** Opening DOCUMENT PASSAGE block **
Welcome to the first-ever Idol Guy. In it, we take a weekly look at the goings-on in the Idol world, both on screen and off. This is not a recap; for that you'll need to go this week's recaps written by MotherSister, Yardgnome, and Amanda.
After much labor - four weeks of terrible auditions, one hurried Hollywood episode, one hour in an elevator – the behemoth that is the AI juggernaut produced... the fiasco that was guys' night. You know it's a bad night when one of the highlights involved Teletubbies. Fortunately for us, girls' night was good enough to wash away any memories of the Tuesday night calamity. We may get an Idol out of this bunch yet.
What made guys' night so bad wasn't so much bad singing or song choices. It was because we didn't hear anything that was particularly distinctive. It wasn't good or bad, it was just mind-numbingly dull. There was very little that could make one say out loud “He sang that one well,” or “he was terrible beyond reason.” The reaction could be more accurately described as “who are these people?”
** Closing DOCUMENT PASSAGE block **
** Opening COLLECTED MATERIAL block **
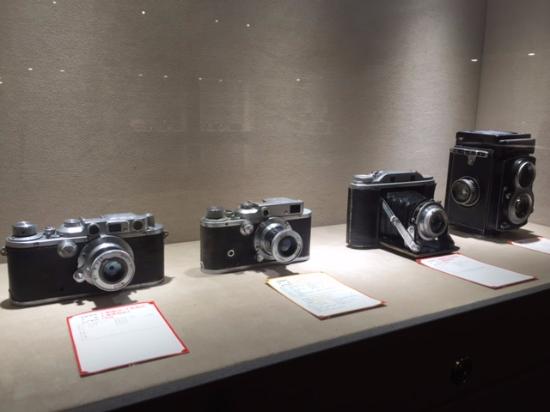
The height and width of the screenshot is (412, 550). I want to click on countertop, so click(254, 337).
** Closing COLLECTED MATERIAL block **
** PROBLEM REQUIREMENTS **
Please name the writers of this week's recaps, according to the Idol Guy column.

** REPLY TO THE EXERCISE **
MotherSister, Yardgnome, and Amanda.